Un surfista di 57 anni è stato attaccato da un grande squalo nella prima mattina di sabato al largo di Long Reef Beach, a nord di Sydney. Ha perso entrambe le gambe e la sua tavola da surf è stata spezzata in due. Nonostante i coraggiosi tentativi di salvataggio, è morto sulla spiaggia.
Il 6 settembre 2025, verso le 9:30 del mattino, l’esperto surfista – padre di famiglia – è stato attaccato a circa 100 metri dalla riva. Secondo ABC News e l’Associated Press, gli amici lo hanno immediatamente tirato fuori dall’acqua, ma è morto per le gravi emorragie nonostante tutti i tentativi di rianimazione.
“È una tragedia che accade molto, molto raramente”, ha detto il portavoce della polizia Stuart Thomson.
Le autorità stanno attualmente esaminando la tavola distrutta per determinare la specie di squalo.
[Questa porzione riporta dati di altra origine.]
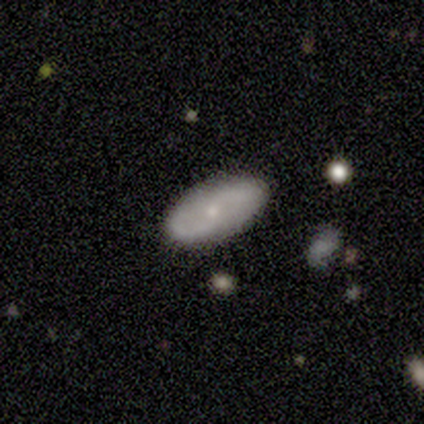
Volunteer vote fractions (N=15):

Secondo quanto riporta Bild, nella regione sono più probabili il grande squalo bianco, lo squalo tigre o lo squalo toro. Anche Al Jazeera cita queste tre potenziali specie.
Secondo l’Associated Press, le autorità hanno chiuso le spiagge tra Manly e Narrabeen e impiegato elicotteri, droni e moto d’acqua per individuare l’animale.
Il Guardian ricorda che si tratta del primo attacco mortale di squalo nel Nuovo Galles del Sud quest’anno – e solo del secondo a Sydney dal 1963, dopo l’incidente di Little Bay nel 2022.